IBM Crashes 25% After Warning of Weak Revenue as AI Infrastructure Spending Squeezes Software Budgets
Authored By HDFC SKY | Published at: Jul 15, 2026 04:00 PM IST

Mumbai, July 15: International Business Machines (IBM) has forecast second-quarter revenue below Wall Street estimates, signalling that the rapid shift in enterprise spending towards artificial intelligence (AI) infrastructure is weighing on demand for its software and traditional infrastructure businesses. The disappointing outlook triggered a sharp selloff in the company’s shares, dragging down the broader technology sector.
IBM said second-quarter revenue is expected to be $17.2 billion, representing growth of just about 1% year-on-year. The company also projected adjusted earnings of $2.93 per share, missing expectations again. IBM is scheduled to report its full second-quarter results on July 22.
The weak guidance came as an unpleasant surprise to investors, sending IBM shares tumbling by around 25%. The sharp decline also weighed on other software companies as investors reassessed whether the AI spending boom could temporarily divert corporate technology budgets away from software and consulting services.
AI spending reshapes enterprise technology budgets

IBM stock movement across three months. Source: NYSE
Chief Executive Officer Arvind Krishna said many enterprise customers have been prioritising investments in AI-related hardware such as servers, networking equipment and semiconductors, amid ongoing supply constraints and concerns over future price increases.
As companies rushed to secure AI infrastructure, several planned software purchases and large enterprise deals were delayed, hurting IBM’s quarterly performance. Krishna acknowledged that IBM did not anticipate the magnitude of this spending shift and admitted the company “faltered” in adapting quickly enough to changing customer priorities.
The trend highlights one of the unintended consequences of the global AI investment cycle. While businesses continue to spend heavily on AI, a larger share of technology budgets is currently being allocated to foundational infrastructure rather than enterprise software applications.
Large deals failed to close
IBM also said several major customer contracts that it had expected to close during the final weeks of June failed to materialise on schedule, further contributing to the revenue miss.
According to management, delayed deal closures were particularly evident in parts of the company’s business, including its mainframe segment. The slower conversion of large contracts compounded the impact of changing customer spending priorities during the quarter.
The company also pointed to rising cybersecurity spending as another factor affecting customer budgets, as businesses increased investments to counter emerging AI-enabled cyber threats.
Software companies face near-term pressure
The warning from IBM has raised broader concerns across the enterprise software industry.

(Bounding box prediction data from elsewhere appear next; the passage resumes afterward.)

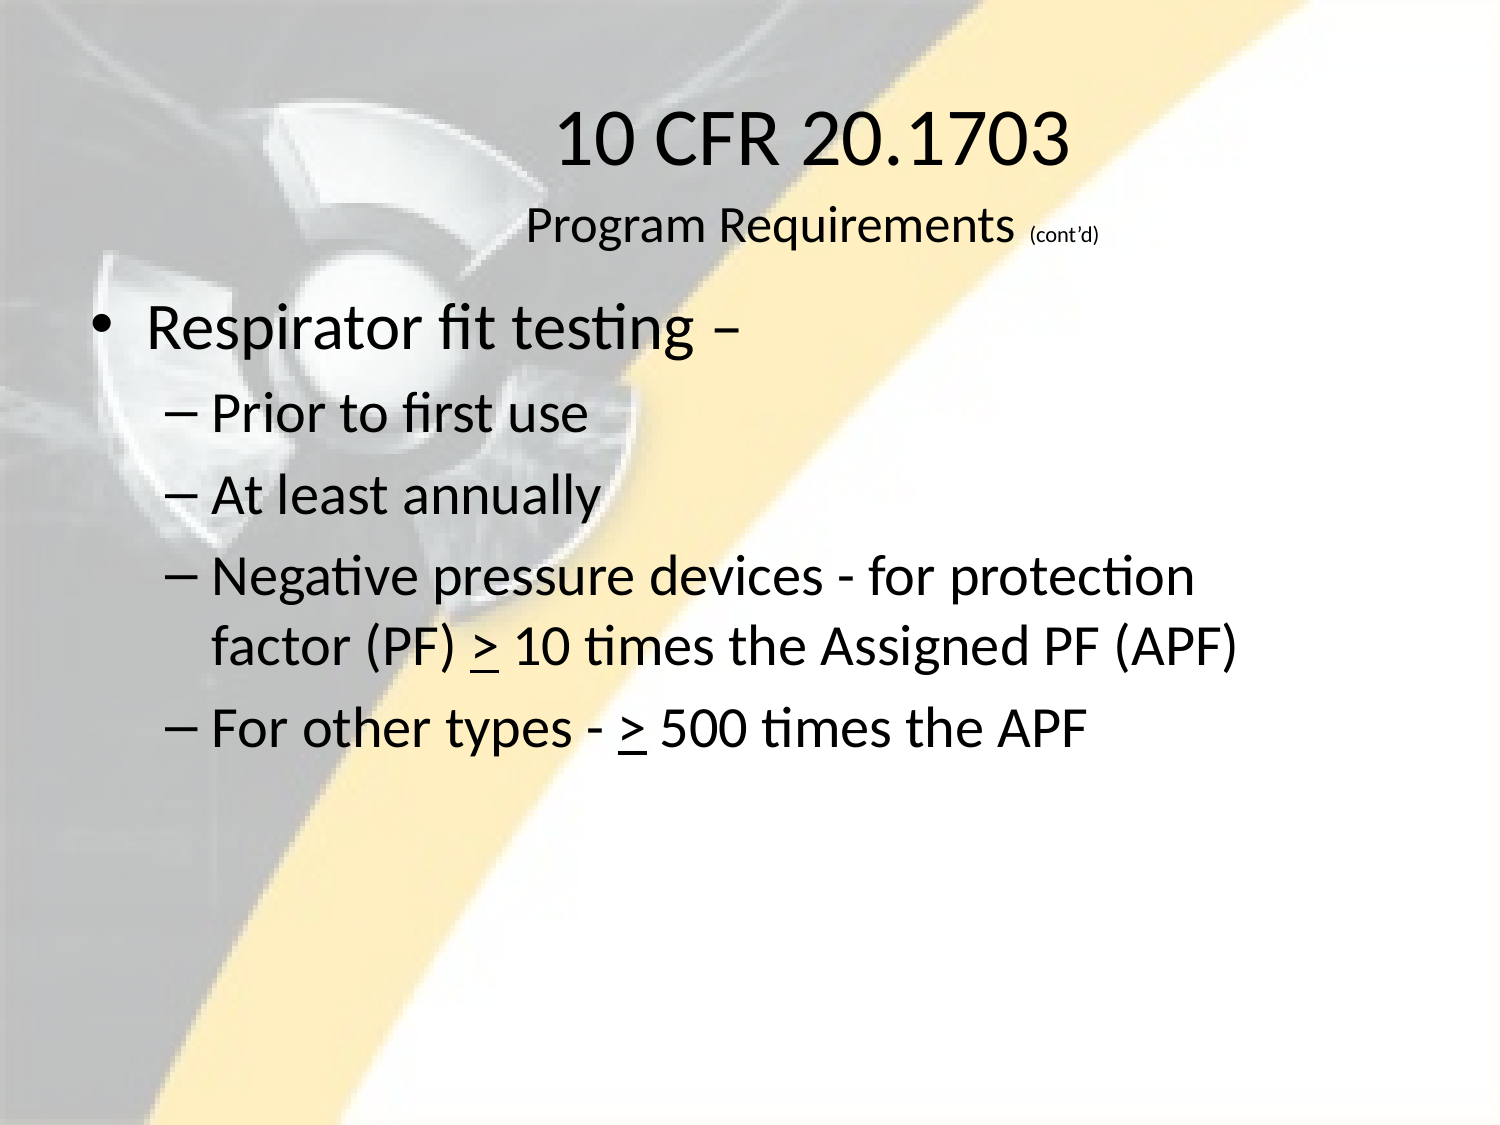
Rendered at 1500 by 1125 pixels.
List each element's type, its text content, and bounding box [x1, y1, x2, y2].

list Respirator fit testing – Prior to first use At least annually Negative pressure devices - for protection factor (PF) > 10 times the Assigned PF (APF) For other types - > 500 times the APF [75, 275, 1350, 950]
title 10 CFR 20.1703 Program Requirements (cont’d) [212, 75, 1413, 263]
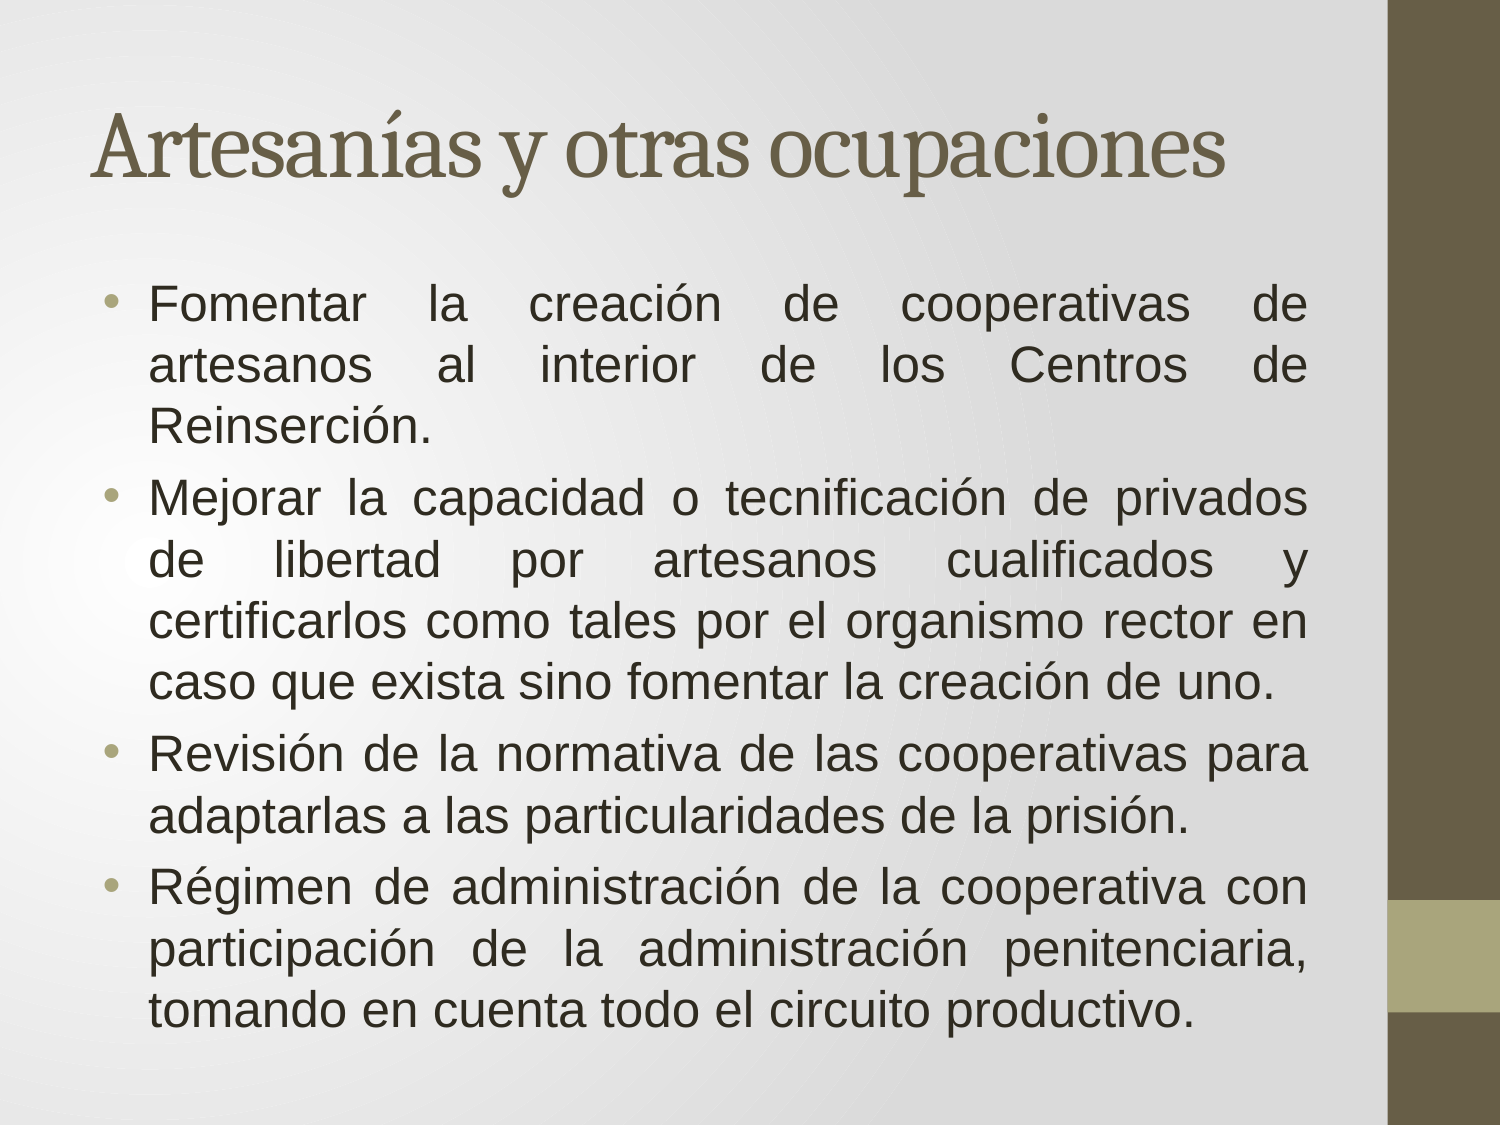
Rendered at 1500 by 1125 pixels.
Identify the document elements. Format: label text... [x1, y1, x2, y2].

list Fomentar la creación de cooperativas de artesanos al interior de los Centros de Reinserción. Mejorar la capacidad o tecnificación de privados de libertad por artesanos cualificados y certificarlos como tales por el organismo rector en caso que exista sino fomentar la creación de uno. Revisión de la normativa de las cooperativas para adaptarlas a las particularidades de la prisión. Régimen de administración de la cooperativa con participación de la administración penitenciaria, tomando en cuenta todo el circuito productivo. [75, 262, 1325, 1050]
title Artesanías y otras ocupaciones [75, 45, 1325, 233]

Investors worry that although AI remains a major long-term growth opportunity, the immediate spending cycle may favour hardware manufacturers, semiconductor companies and data-centre providers over software vendors.
As organisations invest heavily in AI infrastructure—including graphics processors, servers, storage and networking equipment—they may temporarily postpone software upgrades and discretionary technology projects until those infrastructure investments are completed.
The development triggered weakness across several software stocks as the market reassessed earnings expectations for companies exposed to enterprise IT spending.
AI ambitions yet to offset legacy weakness
IBM has spent the past several years repositioning itself as an AI and hybrid cloud company following its acquisition of Red Hat and investments in generative AI, quantum computing and enterprise software.
The company has also expanded partnerships with leading AI firms, including OpenAI, while integrating AI capabilities across its consulting and software businesses. However, these newer initiatives are still not large enough to fully offset weakness in IBM’s traditional software and infrastructure operations.
Despite continued investment in AI technologies, IBM remains heavily exposed to enterprise IT spending cycles, making it vulnerable when customers defer software purchases or delay large transformation projects.
Investors await full earnings
Market participants will now closely watch IBM’s official second-quarter earnings release on July 22 for greater clarity on customer spending patterns, the pipeline for large enterprise deals and the outlook for the remainder of the year.
Analysts will also look for updates on the company’s AI strategy, software demand, consulting business and the pace of enterprise adoption of generative AI solutions.
While the current weakness appears tied to a temporary reallocation of technology budgets rather than a collapse in overall IT spending, IBM’s warning has highlighted a key challenge facing the software industry: the AI investment boom is reshaping how corporate technology budgets are allocated, creating near-term pressure even for established enterprise software providers.